Dr. Bell, I can’t seem to improve my Pull-Ups whatsoever. Do you have any advice on things I can do to improve them?
Before I go into detail on Program Design and how to improve your Pull-Up performance, I want to make sure you know the best way to perform a Pull-Up. You probably already know, that Pull-Ups are performed with an “Over-Hand Grip,” where your knuckles face you, as opposed to the Chin-Up, where your palms face you.
Understand first and foremost, your Latissimus Dorsi (Lats) and your upper back muscles should be the focus and NOT your arms. Most beginners think about pulling the bar to their shoulders. This will put their focus on the Brachialis, the muscle under the Biceps Brachii. Both are muscles of the upper arm that cannot generate anywhere near the total force production of the Lats and other back muscles.
To focus on the back muscles, think about driving your elbows down. You can also increase the leverage of the back by changing your body position. Instead of being a straight hang, curve your body forward so your torso-hips-legs form a “C.” Grab the bar with an overhand grip, slightly wider than shoulder width apart.
While most fitness tests require you to get your chin above the bar, instead you will focus on touching your upper chest to the bar.
In training, on the way up (Concentric Contraction) exhale and take 2 seconds to complete the Pull-Up.
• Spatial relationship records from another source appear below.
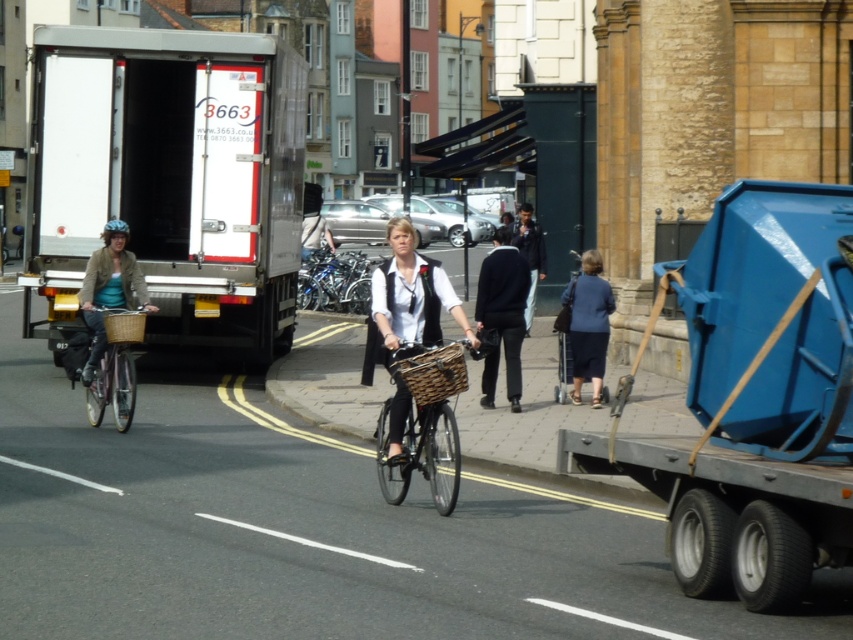
The height and width of the screenshot is (640, 853). Find the location of `blue fabric dress at lower right`. blue fabric dress at lower right is located at coordinates pos(589,324).

Who is taller, blue fabric dress at lower right or matte wicker basket at left?

With more height is blue fabric dress at lower right.

Locate an element on the screen. This screenshot has height=640, width=853. blue fabric dress at lower right is located at coordinates (589, 324).

You are a GUI agent. You are given a task and a screenshot of the screen. Output one action in this format:
    pyautogui.click(x=<x>, y=<y>)
    Task: Click on the blue fabric dress at lower right
    This screenshot has width=853, height=640.
    Given the screenshot: What is the action you would take?
    pyautogui.click(x=589, y=324)

Is blue plastic container at right shorter than matte black bicycle at center?

No, blue plastic container at right is not shorter than matte black bicycle at center.

Who is positioned more to the right, blue plastic container at right or matte black bicycle at center?

matte black bicycle at center

Identify the location of blue plastic container at right. (753, 397).

Find the location of a particular element. white matte truck at left is located at coordinates (171, 177).

The height and width of the screenshot is (640, 853). Describe the element at coordinates (171, 177) in the screenshot. I see `white matte truck at left` at that location.

Where is `white matte truck at left`? white matte truck at left is located at coordinates (171, 177).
Going down (Eccentric Contraction) inhale, 4 seconds. When you want to test yourself, you can go as fast as you like, but the 2-4 system is more effective at gaining strength.
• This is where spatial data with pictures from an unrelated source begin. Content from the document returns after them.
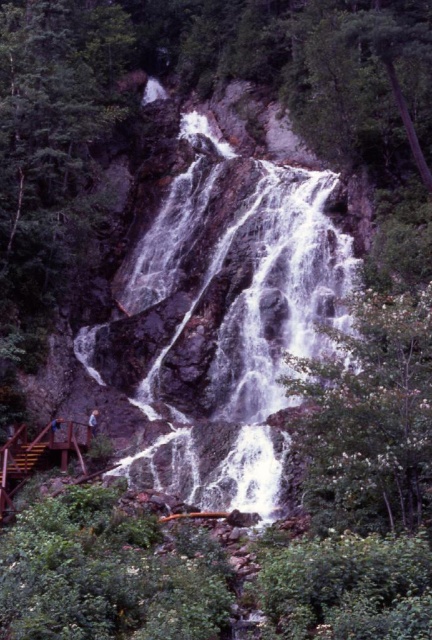
You are a photographer planning to capture the waterfall and the tree in the same frame. Given that the white frothy water at center is taller than the green leafy tree at center, which object should you focus on first to ensure both are visible in your photo?

You should focus on the white frothy water at center first because it is taller than the green leafy tree at center, so positioning the camera to include its full height will naturally include the shorter tree in the frame.

You are a hiker planning to take a photo of the brown wooden stairs at lower left. To avoid having the green leafy tree at center blocking the view, where should you position yourself relative to the stairs?

The green leafy tree at center is positioned over the brown wooden stairs at lower left. To avoid the tree blocking the view, you should position yourself behind the stairs, so the tree is behind you and out of the frame.

From the picture: You are standing at the base of the waterfall and want to take a photo of both the wooden staircase and the tourists at the top. The camera you are using has a limited field of view. Based on the positions of point (330, 298) and point (9, 464), which point is closer to you and should be framed first?

Point (330, 298) is closer to you and should be framed first because it is further to the viewer than point (9, 464).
For Program Design, start with the F.I.T.T. Principle
Principle: Frequency, Intensity, Time & Type
Frequency: 3 Days/Week (a day of rest between, i.e. M,W,F or Tu,Th,Sa)
Intensity: Start with one or two Warm-Up Sets of 15 Reps Lat Pull Downs to the Front (Work Sets are performed with Body Weight).
Time: Week One: One sets of “As Many As Possible”
Week Two: Two sets of “As Many As Possible”
Week Three: Three sets of “As Many As Possible”
Week Four: Four sets of “As Many As Possible”
(All of the above: 4 minute Rest Interval (RI)
Week Five: Four sets of “As Many As Possible” RI: 3.5 minutes
Week Six: Four sets of “As Many As Possible” RI: 3.0 minutes
Week Seven: Four sets of “As Many As Possible” RI: 2.5 minutes
Week Eight: Four sets of “As Many As Possible” RI: 2.0 minutes
Test again after Week Eight. If you want to continue to improve, change your Program Design (Type) to any of the following:
Eccentric Training (Need to Add Load), Forced Reps (Need a Spotter), Weight Belt to add to weight (Increasing Load), or you can use any other Program Design listed in your IFPA Personal Training Manual “The Book on Personal Training.”
Don’t neglect your other muscle groups since symmetry is important for optimal performance.
I also suggest you use the “Priority System” which means you will do your Pull-Up Routine first in your workout.